Problem details: Copy out the records from the line containing "scientific name: Sedum acre" through the last line of the records, with both ends included. Leave the pictures out.

[Data items]
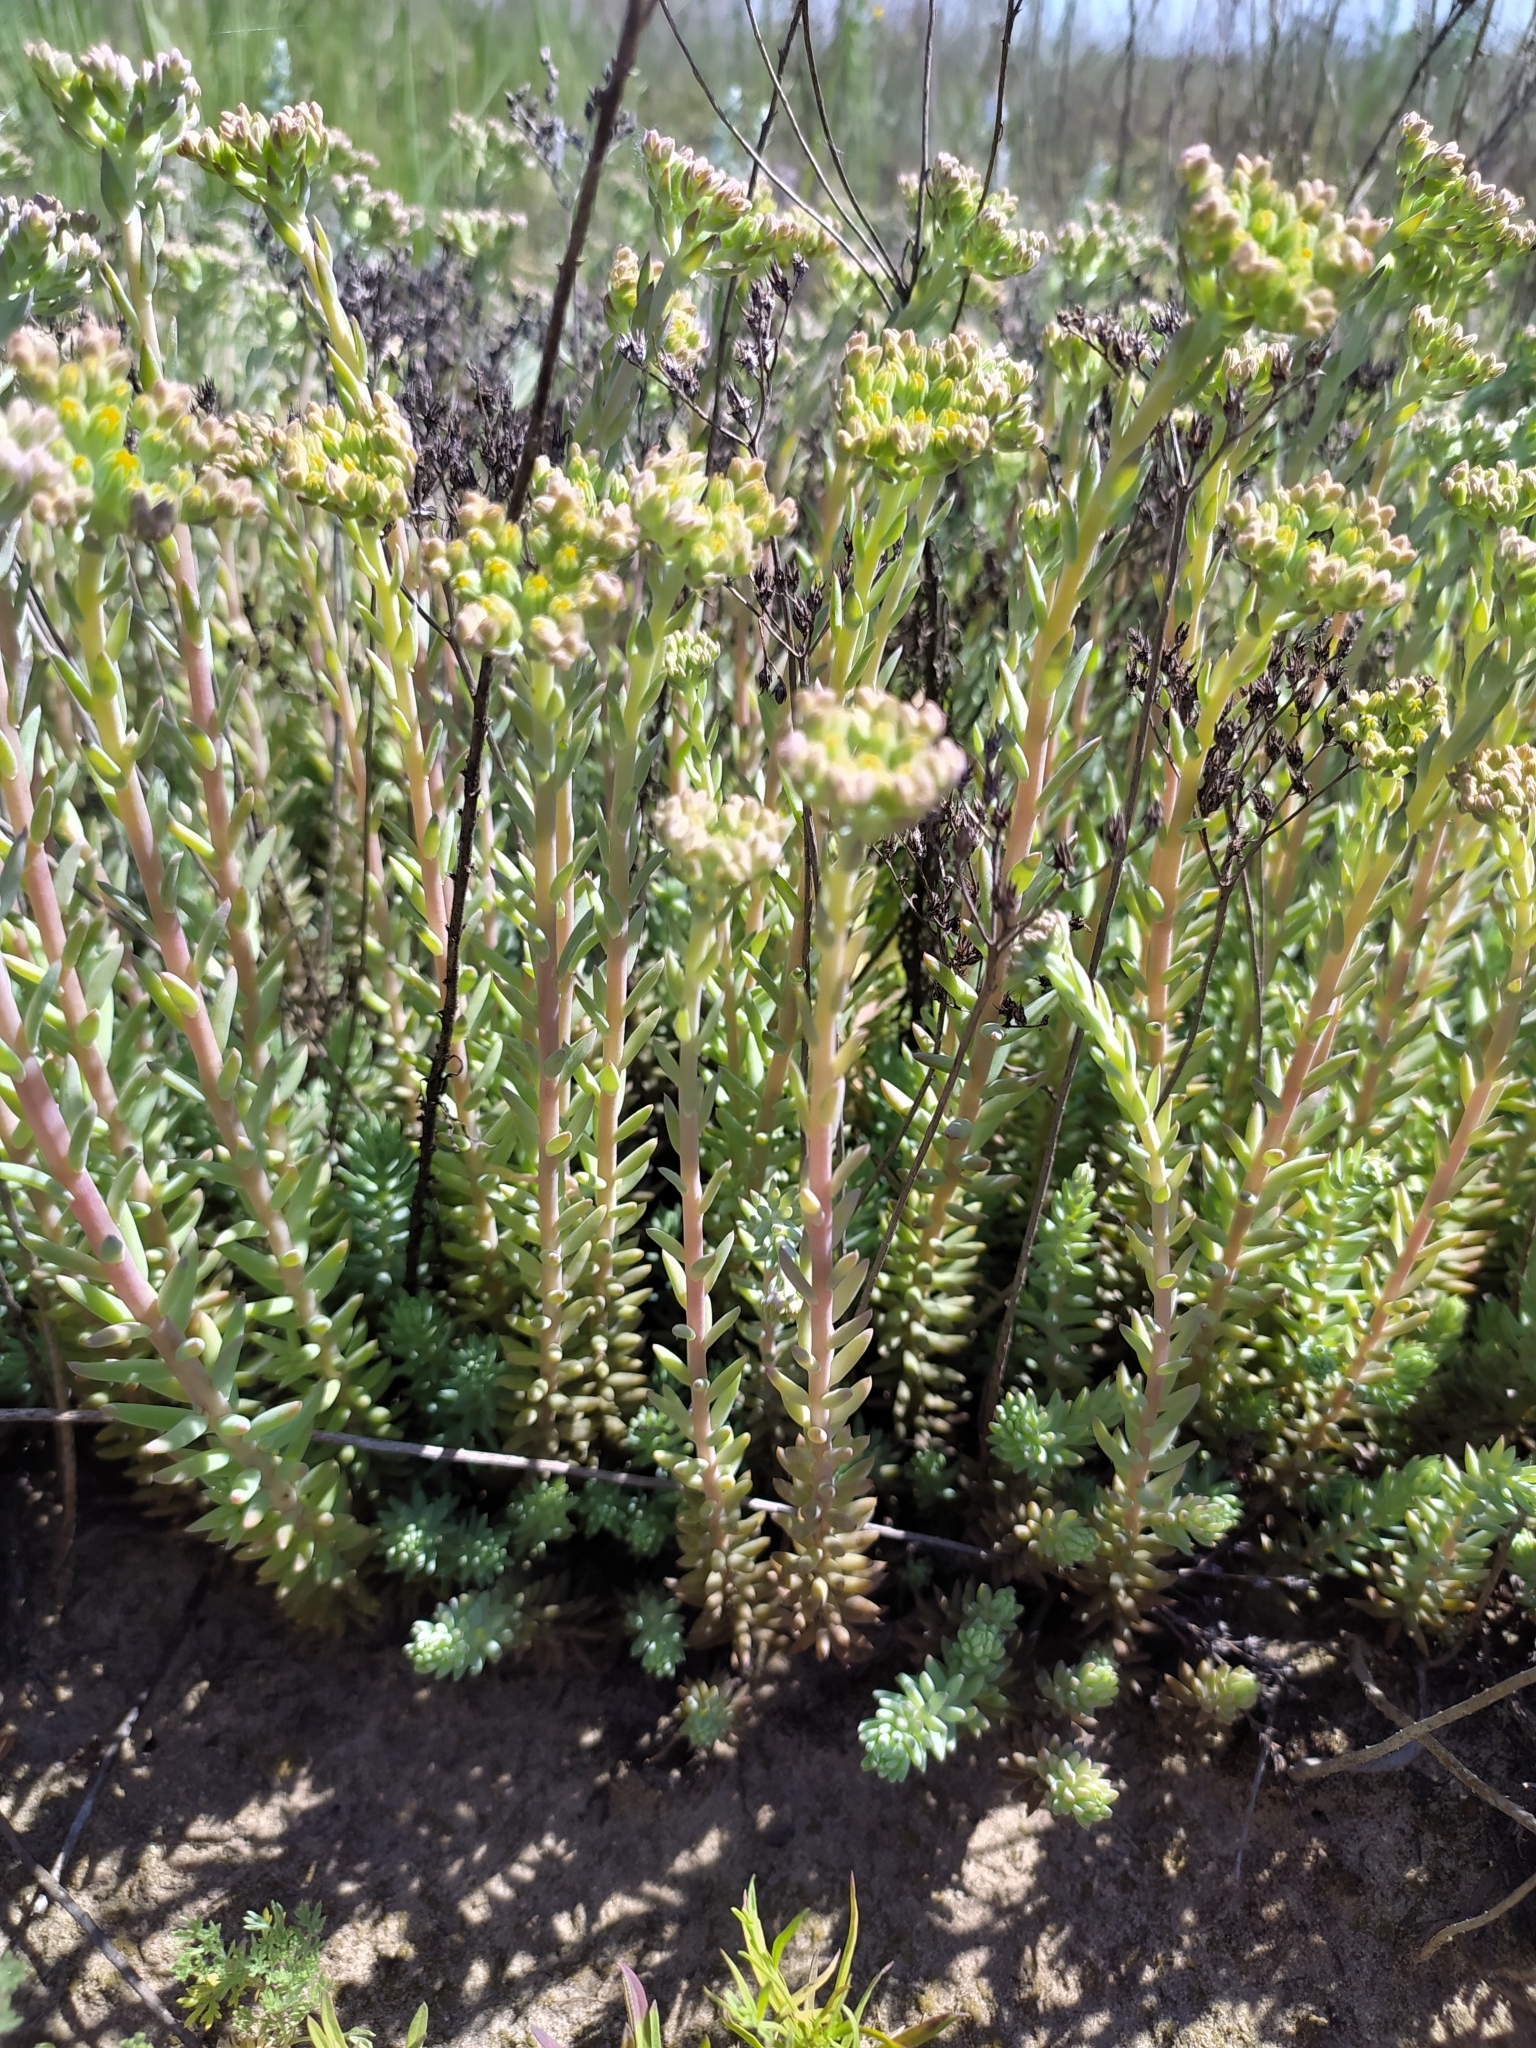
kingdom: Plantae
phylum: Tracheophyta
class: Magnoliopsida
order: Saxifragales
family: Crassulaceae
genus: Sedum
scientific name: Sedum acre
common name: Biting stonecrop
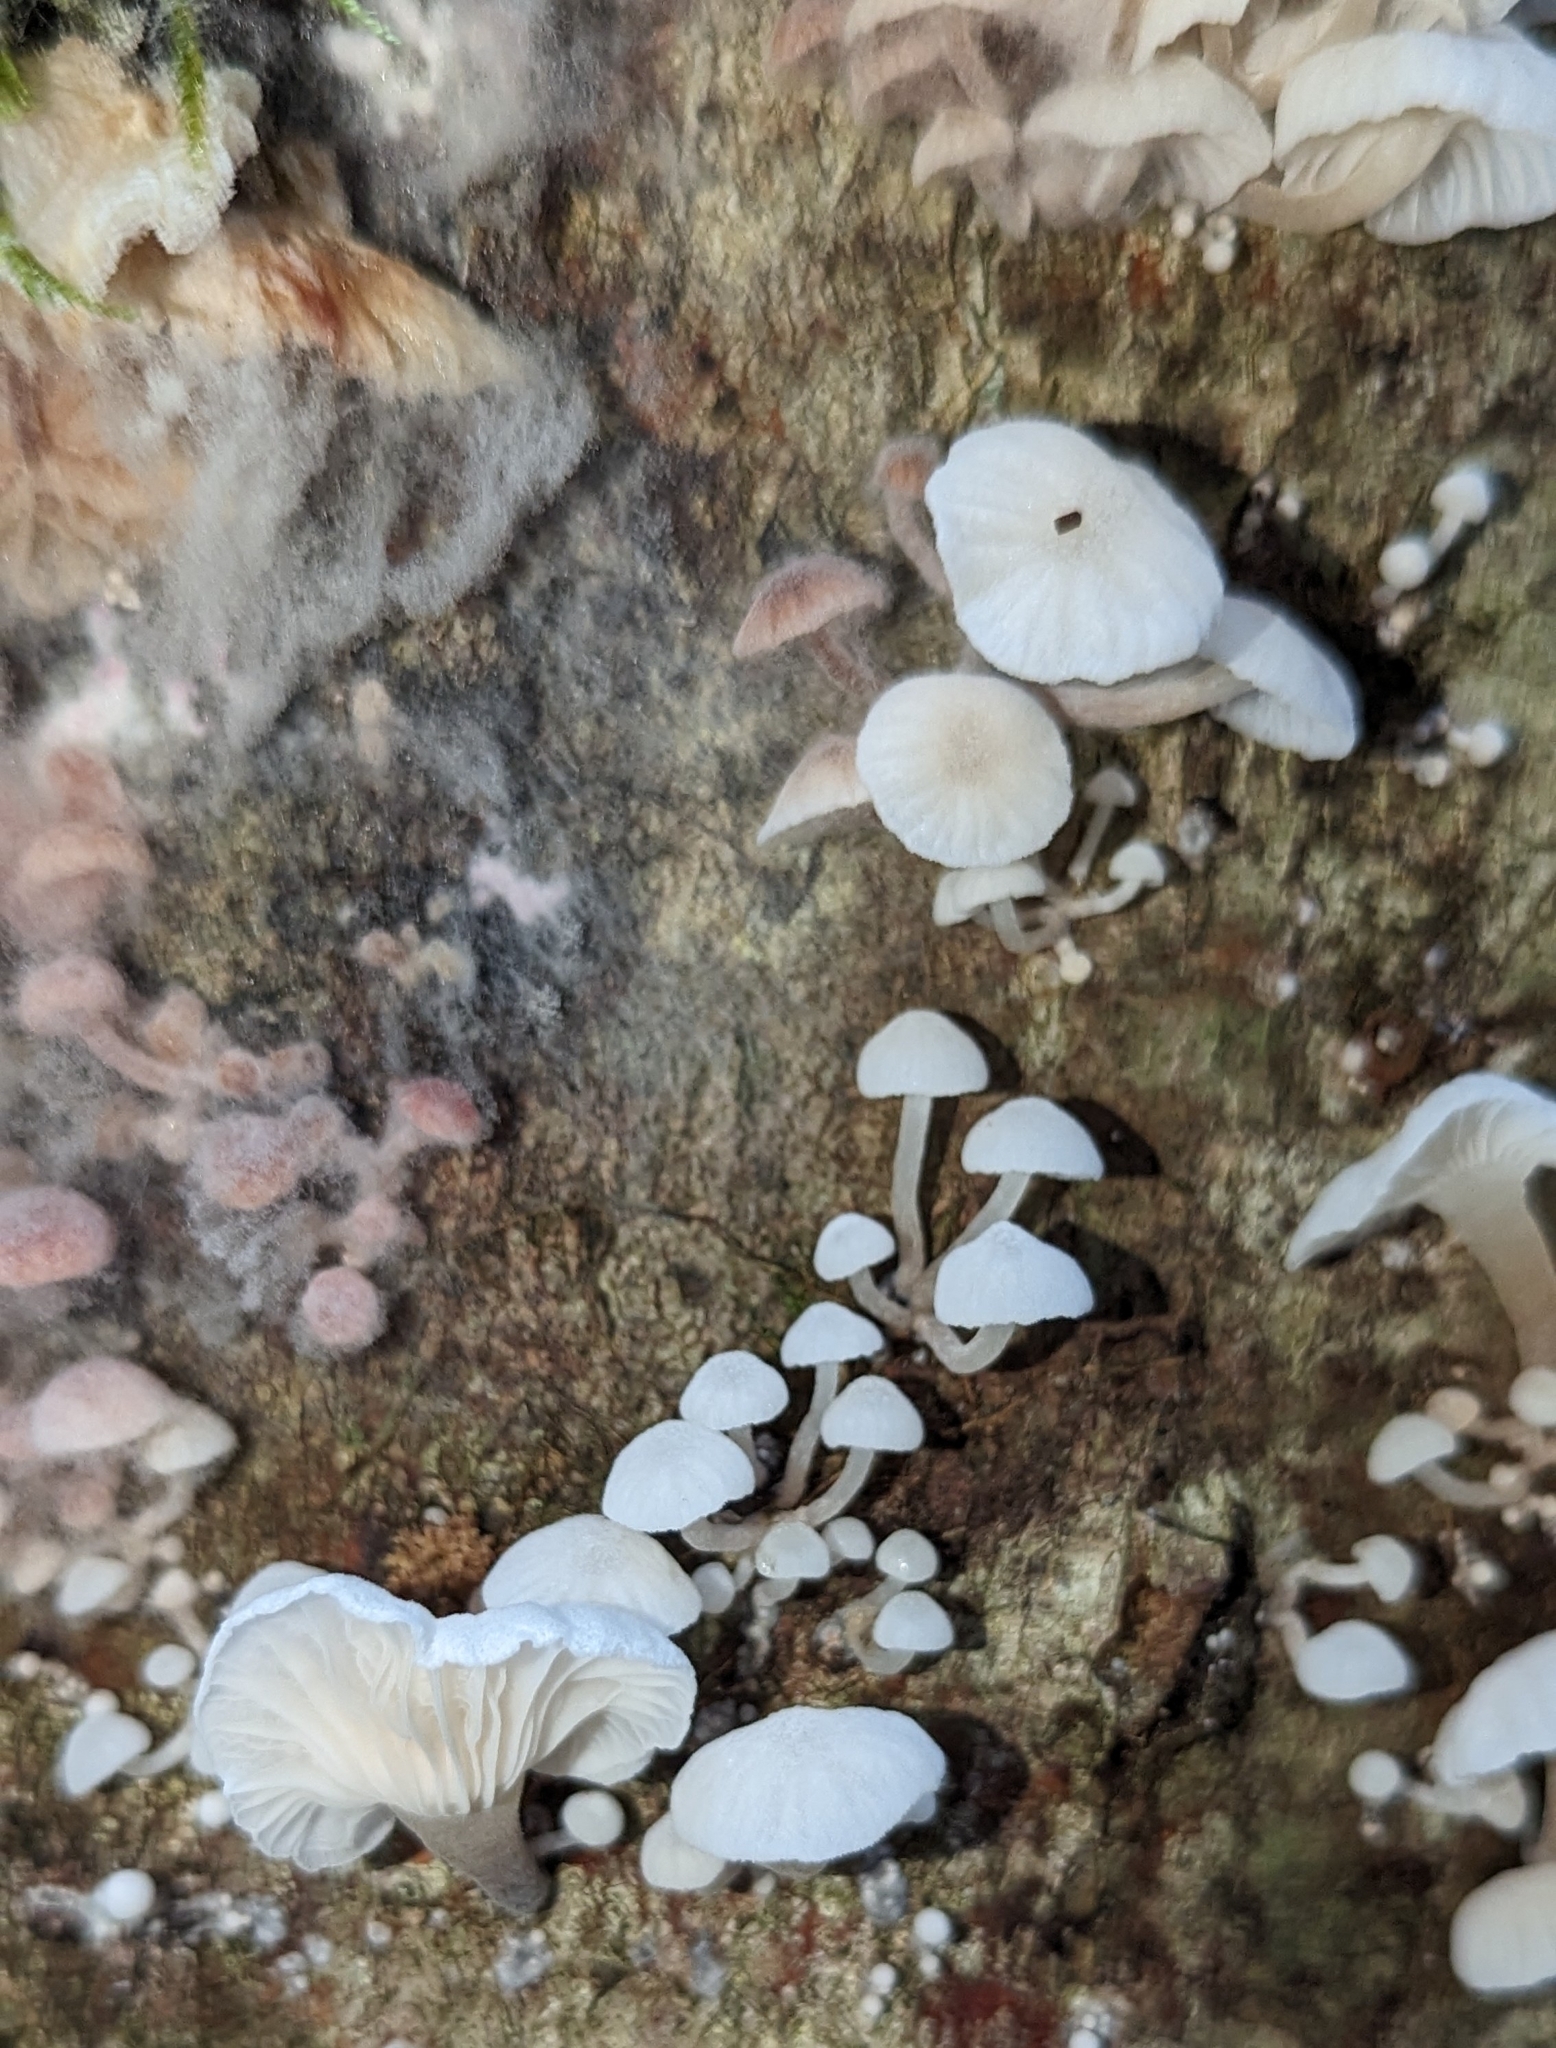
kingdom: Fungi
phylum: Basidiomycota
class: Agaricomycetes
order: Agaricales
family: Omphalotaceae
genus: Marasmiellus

Expected answer:
scientific name: Sedum acre
common name: Biting stonecrop
kingdom: Fungi
phylum: Basidiomycota
class: Agaricomycetes
order: Agaricales
family: Omphalotaceae
genus: Marasmiellus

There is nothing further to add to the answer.